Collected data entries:
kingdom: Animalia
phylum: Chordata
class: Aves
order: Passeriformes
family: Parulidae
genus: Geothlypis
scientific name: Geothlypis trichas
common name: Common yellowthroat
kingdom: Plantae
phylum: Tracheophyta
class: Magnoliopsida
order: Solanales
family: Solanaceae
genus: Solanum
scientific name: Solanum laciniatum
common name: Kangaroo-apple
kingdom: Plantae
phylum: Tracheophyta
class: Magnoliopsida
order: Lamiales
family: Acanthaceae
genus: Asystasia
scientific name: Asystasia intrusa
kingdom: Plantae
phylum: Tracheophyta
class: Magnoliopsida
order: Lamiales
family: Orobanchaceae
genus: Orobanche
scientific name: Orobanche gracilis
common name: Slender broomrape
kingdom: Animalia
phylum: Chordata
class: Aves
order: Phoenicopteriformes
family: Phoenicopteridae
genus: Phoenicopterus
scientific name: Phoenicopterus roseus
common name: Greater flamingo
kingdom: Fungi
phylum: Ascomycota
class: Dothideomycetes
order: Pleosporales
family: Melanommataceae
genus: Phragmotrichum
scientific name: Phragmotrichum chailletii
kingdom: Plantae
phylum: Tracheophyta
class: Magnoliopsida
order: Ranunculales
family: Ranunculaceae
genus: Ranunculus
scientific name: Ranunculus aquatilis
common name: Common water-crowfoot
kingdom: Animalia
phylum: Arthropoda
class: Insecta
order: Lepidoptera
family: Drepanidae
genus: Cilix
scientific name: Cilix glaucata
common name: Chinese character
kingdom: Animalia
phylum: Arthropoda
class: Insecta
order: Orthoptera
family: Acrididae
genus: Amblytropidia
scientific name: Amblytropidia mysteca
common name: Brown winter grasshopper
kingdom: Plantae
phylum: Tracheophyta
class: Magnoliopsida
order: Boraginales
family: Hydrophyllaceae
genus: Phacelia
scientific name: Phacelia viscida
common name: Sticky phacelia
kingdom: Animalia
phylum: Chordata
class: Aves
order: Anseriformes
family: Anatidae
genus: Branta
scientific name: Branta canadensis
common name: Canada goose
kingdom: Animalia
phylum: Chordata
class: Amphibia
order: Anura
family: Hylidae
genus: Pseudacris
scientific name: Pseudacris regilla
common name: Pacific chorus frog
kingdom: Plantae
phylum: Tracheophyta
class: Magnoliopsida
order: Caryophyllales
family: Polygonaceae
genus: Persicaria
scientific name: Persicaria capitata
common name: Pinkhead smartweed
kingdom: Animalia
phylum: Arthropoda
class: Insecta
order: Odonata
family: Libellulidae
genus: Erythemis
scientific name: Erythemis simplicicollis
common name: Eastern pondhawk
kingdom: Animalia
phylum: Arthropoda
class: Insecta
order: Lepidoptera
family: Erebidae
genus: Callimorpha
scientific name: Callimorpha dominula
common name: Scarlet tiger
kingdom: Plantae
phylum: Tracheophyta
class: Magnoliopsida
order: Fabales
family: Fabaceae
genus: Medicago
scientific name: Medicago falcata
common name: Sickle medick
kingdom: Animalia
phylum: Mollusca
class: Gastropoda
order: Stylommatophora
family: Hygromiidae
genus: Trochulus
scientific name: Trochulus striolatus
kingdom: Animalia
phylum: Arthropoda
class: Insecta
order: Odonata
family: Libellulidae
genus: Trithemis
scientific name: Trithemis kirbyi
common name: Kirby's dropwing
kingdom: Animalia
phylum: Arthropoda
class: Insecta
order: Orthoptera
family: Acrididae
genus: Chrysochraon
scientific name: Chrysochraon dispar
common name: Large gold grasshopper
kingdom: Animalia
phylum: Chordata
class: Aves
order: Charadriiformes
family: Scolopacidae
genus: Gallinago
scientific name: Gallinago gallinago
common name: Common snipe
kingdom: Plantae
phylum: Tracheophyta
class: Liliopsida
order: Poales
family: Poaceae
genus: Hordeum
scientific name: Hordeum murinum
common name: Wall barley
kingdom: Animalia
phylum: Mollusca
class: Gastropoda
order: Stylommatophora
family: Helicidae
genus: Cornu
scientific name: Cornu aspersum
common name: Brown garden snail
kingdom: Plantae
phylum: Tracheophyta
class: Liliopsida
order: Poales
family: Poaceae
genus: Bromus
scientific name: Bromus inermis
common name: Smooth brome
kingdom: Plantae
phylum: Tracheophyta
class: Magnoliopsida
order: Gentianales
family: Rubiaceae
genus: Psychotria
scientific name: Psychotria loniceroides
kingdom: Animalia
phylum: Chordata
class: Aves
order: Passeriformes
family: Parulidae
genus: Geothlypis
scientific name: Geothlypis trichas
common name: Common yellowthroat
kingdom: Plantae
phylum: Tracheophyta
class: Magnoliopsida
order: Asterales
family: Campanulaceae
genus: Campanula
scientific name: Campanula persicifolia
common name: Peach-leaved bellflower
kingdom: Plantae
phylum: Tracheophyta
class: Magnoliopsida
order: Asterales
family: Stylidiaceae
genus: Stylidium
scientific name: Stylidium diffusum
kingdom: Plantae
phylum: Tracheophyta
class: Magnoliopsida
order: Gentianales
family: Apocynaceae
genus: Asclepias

Task:
Put the lines of the listing between the one holding "common name: Pinkhead smartweed" and the one holding "genus: Trochulus", inclusive, into a Markdown table with the columns Row and Entry. Number each line in Row, put the line itself in Entry, and leave out blank lines.

Reply to the exercise:
| Row | Entry |
|---|---|
| 1 | common name: Pinkhead smartweed |
| 2 | kingdom: Animalia |
| 3 | phylum: Arthropoda |
| 4 | class: Insecta |
| 5 | order: Odonata |
| 6 | family: Libellulidae |
| 7 | genus: Erythemis |
| 8 | scientific name: Erythemis simplicicollis |
| 9 | common name: Eastern pondhawk |
| 10 | kingdom: Animalia |
| 11 | phylum: Arthropoda |
| 12 | class: Insecta |
| 13 | order: Lepidoptera |
| 14 | family: Erebidae |
| 15 | genus: Callimorpha |
| 16 | scientific name: Callimorpha dominula |
| 17 | common name: Scarlet tiger |
| 18 | kingdom: Plantae |
| 19 | phylum: Tracheophyta |
| 20 | class: Magnoliopsida |
| 21 | order: Fabales |
| 22 | family: Fabaceae |
| 23 | genus: Medicago |
| 24 | scientific name: Medicago falcata |
| 25 | common name: Sickle medick |
| 26 | kingdom: Animalia |
| 27 | phylum: Mollusca |
| 28 | class: Gastropoda |
| 29 | order: Stylommatophora |
| 30 | family: Hygromiidae |
| 31 | genus: Trochulus |